CHICAGO - For the crucial six-minute span of Sunday night's first period, it seemed as if Flyers goalie Michael Leighton was a refugee from 1961, the Kennedy-era season in which the Black Hawks last sipped from the Stanley Cup.
In the grainy, black-and-white highlights from '61 that were shown to the 22,305 United Center fans before Game 5 of this high-speed Cup Finals, the maskless goalies and helmetless players appeared to be slogging through an iceless pond.
Though Leighton, the smooth-saving surprise of this improbable Flyers postseason run, once again didn't get much defensive help, he appeared as slow and awkward as those skaters from half a century ago during the net-bending flurry that would catapault Chicago to 7-4 victory and a series lead of three games to two.

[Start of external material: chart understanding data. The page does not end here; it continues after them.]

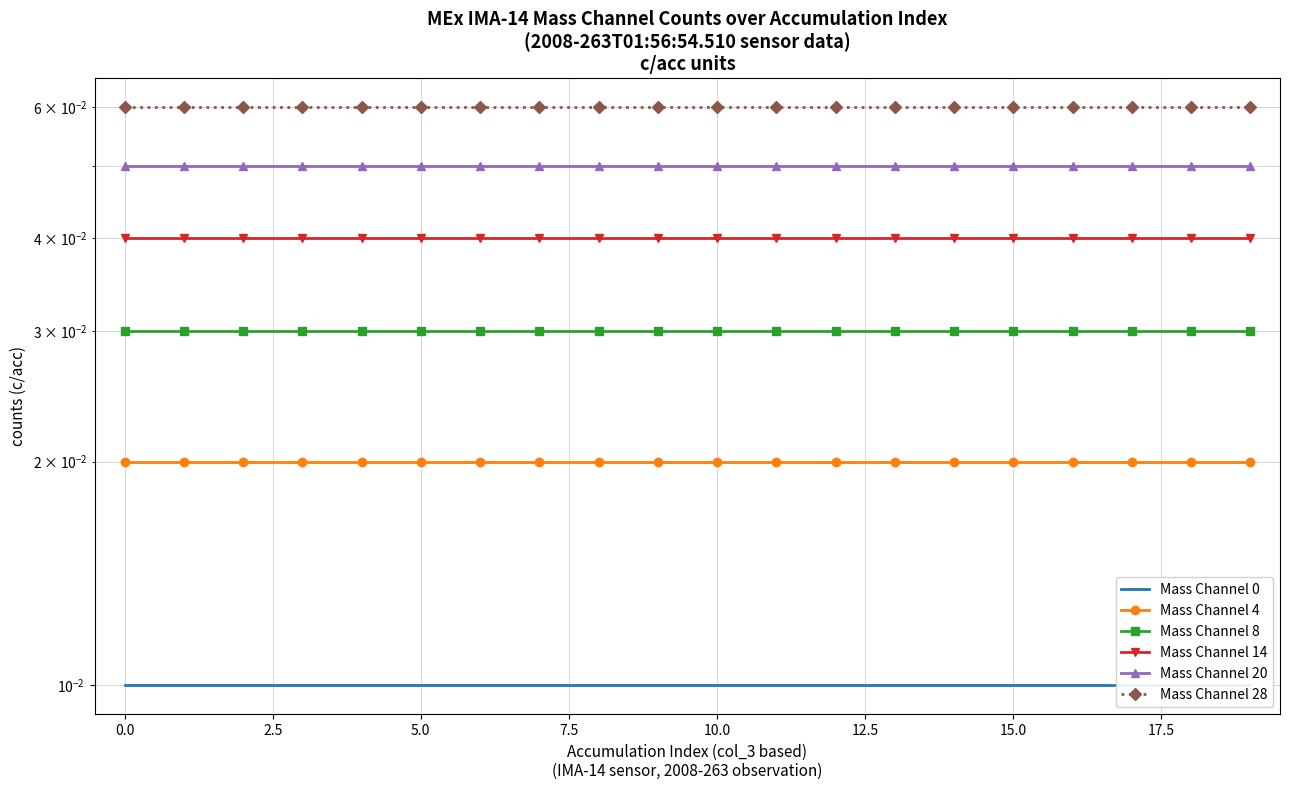

Rank the series at 17.5 from lowest to highest value.

Mass Channel 0, Mass Channel 4, Mass Channel 8, Mass Channel 14, Mass Channel 20, Mass Channel 28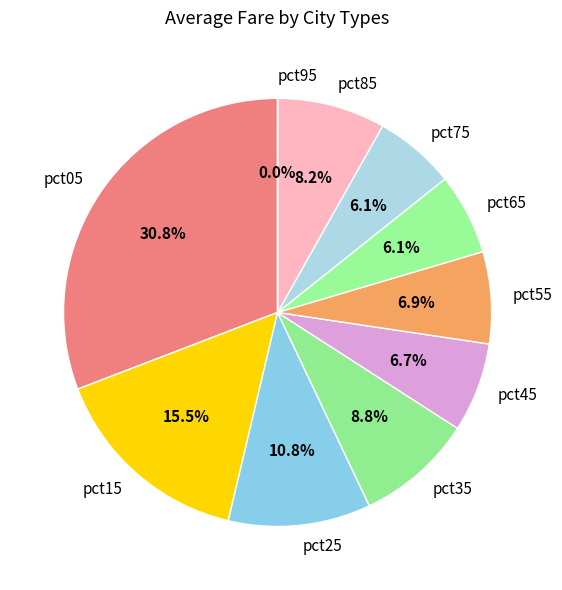

To the nearest percent, what is the combined percentage of pct85 and pct35?

17%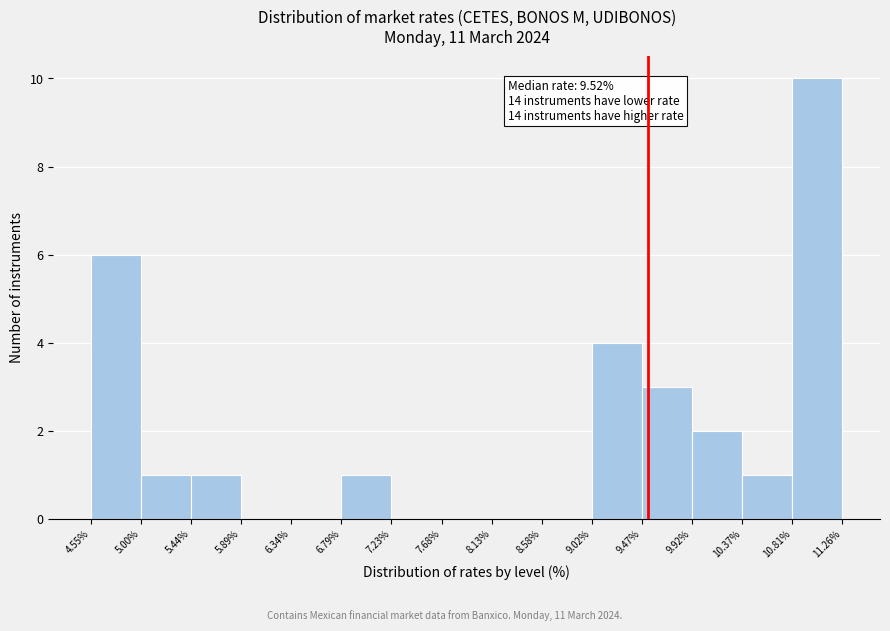

Over which range of the x-axis is the bar tallest?

10.81% to 11.26%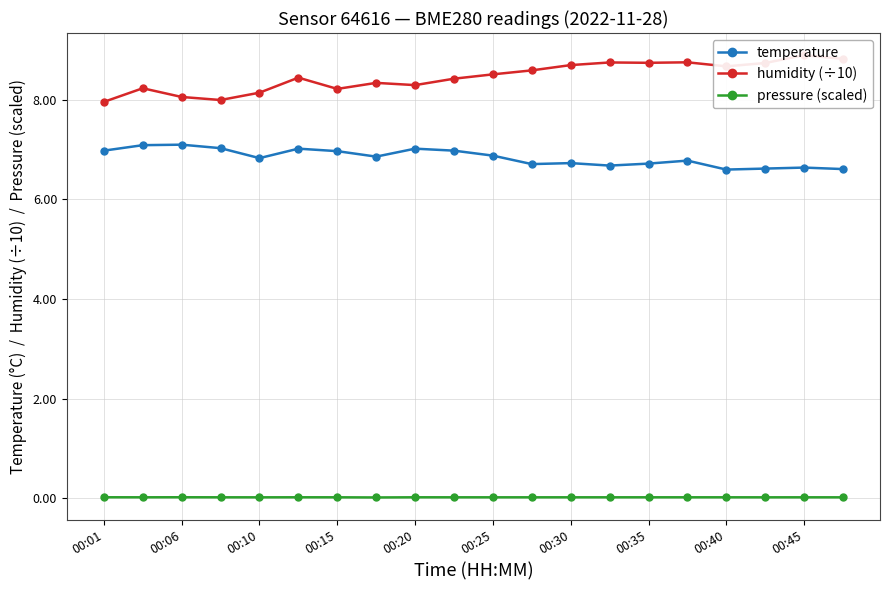

What are all the series names shown in the legend?

temperature, humidity (÷10), pressure (scaled)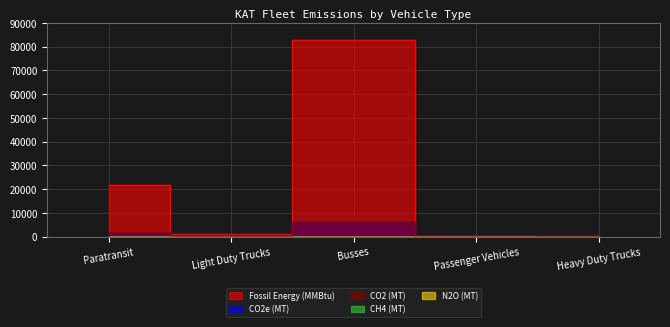

Which has a higher value, Paratransit or Heavy Duty Trucks?

Paratransit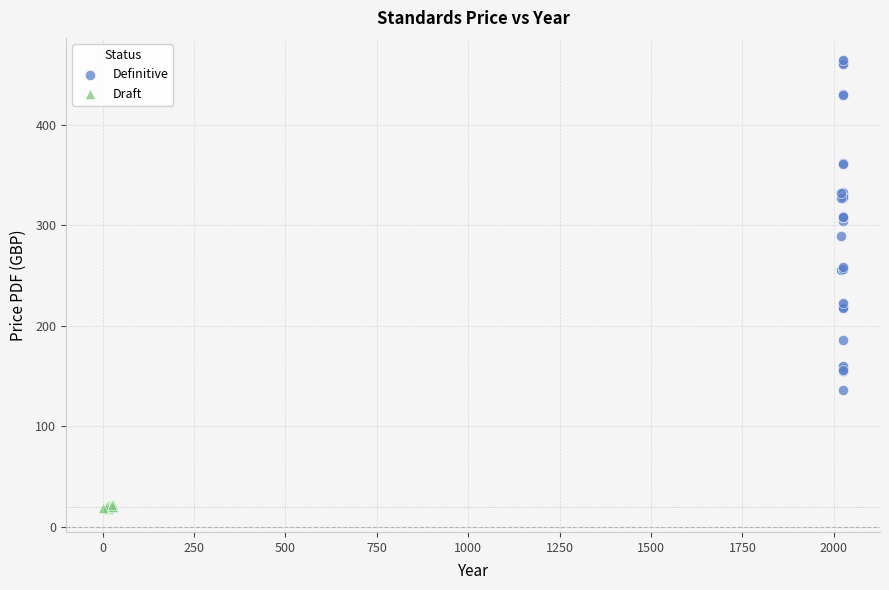

Which series has the largest Y range (max minus min)?

Definitive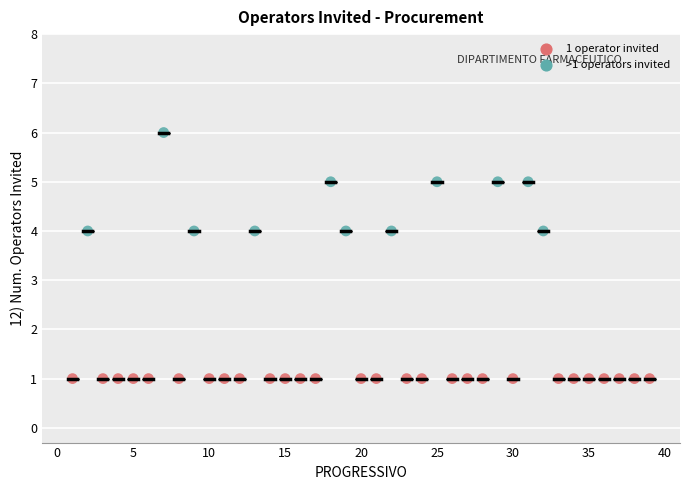

What is the range of Y values (max minus min)?

5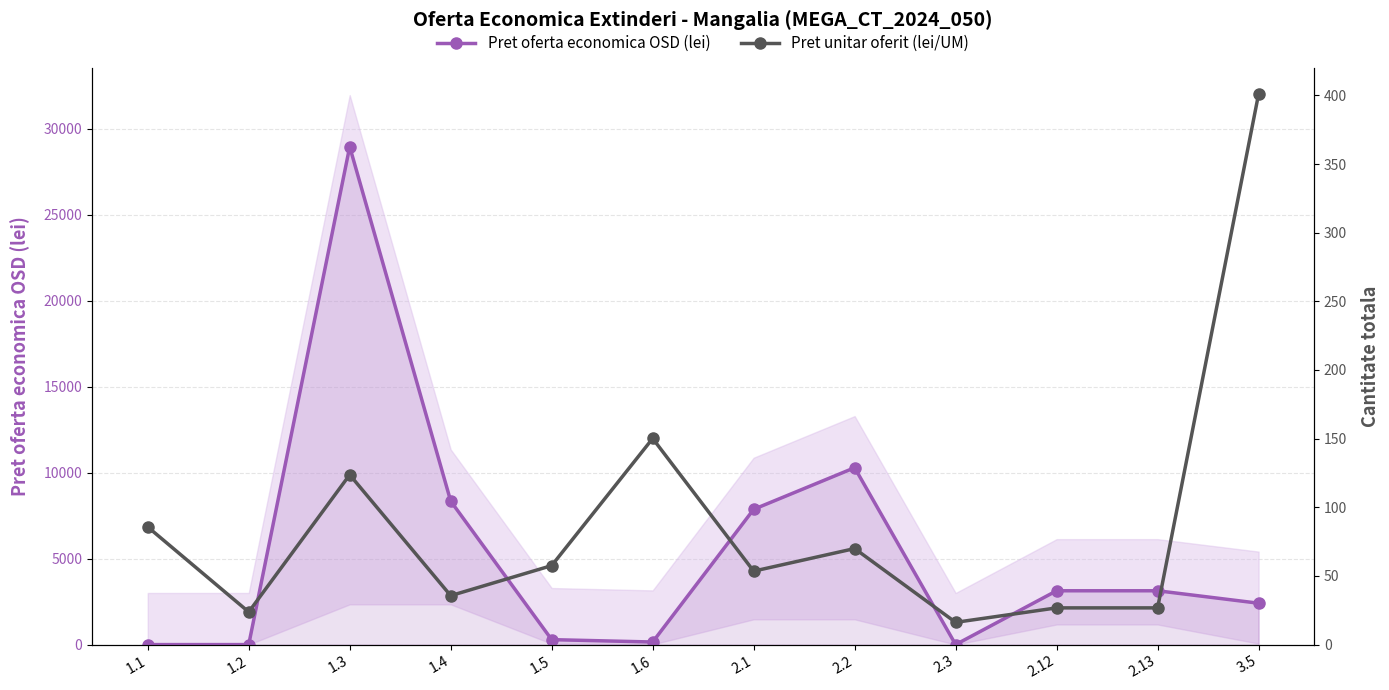

Rank the categories by Pret unitar oferit (lei/UM) value from lowest to highest.

2.3, 1.2, 2.12, 2.13, 1.4, 2.1, 1.5, 2.2, 1.1, 1.3, 1.6, 3.5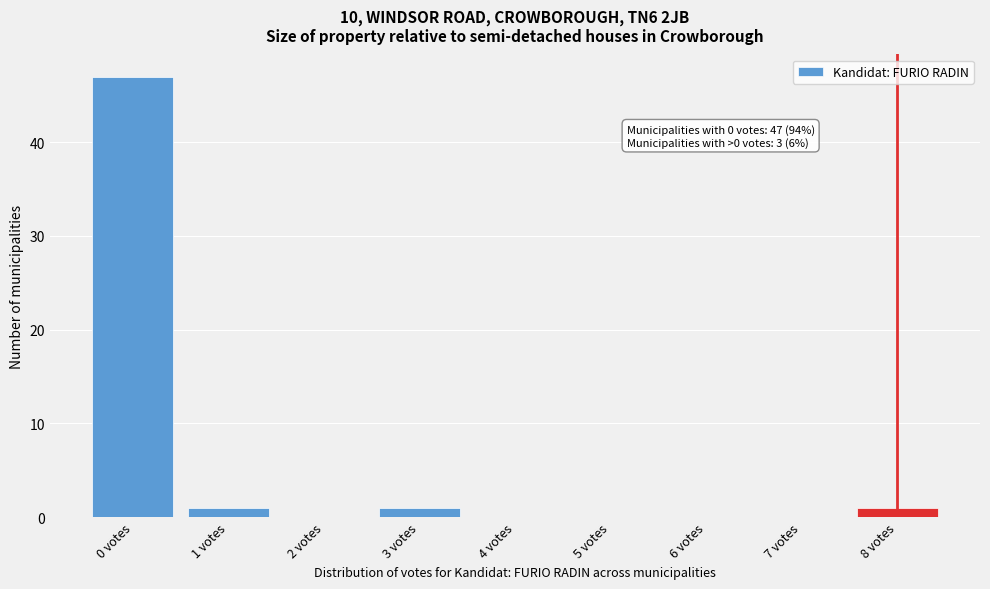

Reading left to right, transcribe all the data shown in this chart.

0 votes=47	1 votes=1	2 votes=0	3 votes=1	4 votes=0	5 votes=0	6 votes=0	7 votes=0	8 votes=1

The Blackhawks would not relinquish the advantage they earned on those three goals by Brent Seabrook, Dave Bolland and Kris Versteeg within 5:58 of the opening period.
Leighton's brief trip back in time also caused Flyers coach Peter Laviolette to yank him for a second time in these Finals, sending in Brian Boucher to start the second period.
Since Boucher was only marginally better, Laviolette might have a tough decision picking a goalie for Wednesday's Game 6.
"We came out slow and gave them a lot of open looks at the net," Boucher said.
"We kind of let [Leighton] out to dry early," defenseman Kimmo Timonen said.
Amid the tumult the Hawks' first-period scoring surge created inside this west-side arena locals call "the Madhouse on Madison" - even Michael Jordan, wearing a Hawks jersey, was enthusiastically waving a red towel - you could almost hear the words Leighton uttered after another subpar outing here in Game 1.
"Yes, it's tough," Leighton had said then. "But we know that, all-around defensively, we didn't have a good game. In order to beat this team, we have to play better defensively, and I have to be better. I have to make some saves at key times."
Curiously, Leighton had begun this shootout looking much as he had in accumulating an impressive 2.14 goals-against average as the last Philadelphia goalie standing. He fought off several dead-on shots in a furious, Jonathan Toews-sparked flurry 7 1/2 minutes into the physical contest.
But with the score still at 0-0, a behind-the-net pass from Versteeg ticked off Chris Pronger's stick and out to Seabrook at the point. The Hawks' defenseman fired a shot that again nicked the suddenly defenseless Flyers star – this one off his skate – and redirected toward Leighton.
The goalie went down somewhat hesitantly, as if he weren't sure exactly what had happened. In doing so, he left an extra-inviting five-hole, through which the puck slid softly into the net.
Just 3:09 later, with a delayed cross-checking penalty called on the Flyers' Matt Carle, Leighton knocked away a Brent Sopel shot, directing it behind his net.
But for some reason, he was slow to retreat and block the near post. Bolland, after corralling the rebound, poked it easily into the opening before Leighton could get there, giving the Blackhawks a 2-0 lead.
Then, with just 1:45 left in the opening period, the goalie allowed a fairly long-range goal to Versteeg, who blasted home a shot from directly in front, just inside the Stanley Cup Final logo.
By then, even NBC knew what was coming, training its cameras on Boucher. Boucher leaned impassively over the boards, not looking overeager to get between the pipes on a night when the formidable Chicago offense was clicking like Jordan at his best.
If Leighton, 29, who earns a relatively meager $600,000 and is unsigned after this postseason, was hoping his stellar 13 games as the Flyers' last-hope goaltender was going to earn him a Philadelphia contract in 2011, Sunday night's performance had to be as disappointing for him as the team.